Journal of Molecular Endocrinology ◽

10.1677/jme.0.0170007 ◽

1996 ◽

Vol 17 (1) ◽

pp. 7-17 ◽

Cited By ~ 10

Author(s):

D M Thomas ◽

S D Rogers ◽

K W Ng ◽

J D Best

Keyword(s):

Plasma Membrane ◽

Insulin Receptor ◽

Glucose Transport ◽

Glucose Transporter ◽

Insulin Binding ◽

Receptor Expression ◽

Glut 1 ◽

Receptor Mrna ◽

Insulin Receptor Expression ◽

Umr 106

ABSTRACT Corticosteroids have profound effects on bone metabolism, though the underlying mechanisms remain unclear. They are also known to alter glucose metabolism, in part by induction of insulin resistance. To determine whether corticosteroids impair glucose metabolism in bone cells, we have examined the actions of dexamethasone (DEX) on glucose transport and insulin receptor expression using osteoblast-like UMR 106-01 cells.

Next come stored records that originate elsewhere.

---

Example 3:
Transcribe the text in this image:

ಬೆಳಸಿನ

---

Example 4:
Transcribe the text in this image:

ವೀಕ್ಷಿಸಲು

DEX was shown to inhibit basal 2-deoxyglucose uptake by up to 30% in a time- and dose-dependent manner. It inhibited insulin-stimulated glucose transport by 13%. By Northern and Western blot analysis, DEX was shown to stimulate insulin receptor mRNA and protein by up to 5·6-fold, but it had no effect on expression of the glucose transporter GLUT 1 mRNA or protein under basal conditions. However, DEX augmented insulin-stimulated GLUT 1 mRNA and protein levels. By Scatchard analysis of labelled insulin binding, DEX increased insulin receptor number per cell by 54%. Subcellular fractionation and Western blot analysis demonstrated that DEX caused a redistribution of immunoreactive GLUT 1 from plasma membrane to intracellular microsomes, resulting in a 21% decrease in GLUT 1 at the plasma membrane. These data suggest that (i) DEX impairs basal glucose transport by post-translational mechanisms in UMR 106-01 cells, (ii) DEX increases insulin receptor mRNA, protein and insulin binding and (iii) the inhibition of glucose transport by DEX dominates its effects on the insulin receptor. It is possible that DEX inhibition of glucose transport in osteoblasts may contribute to steroid-induced osteoporosis.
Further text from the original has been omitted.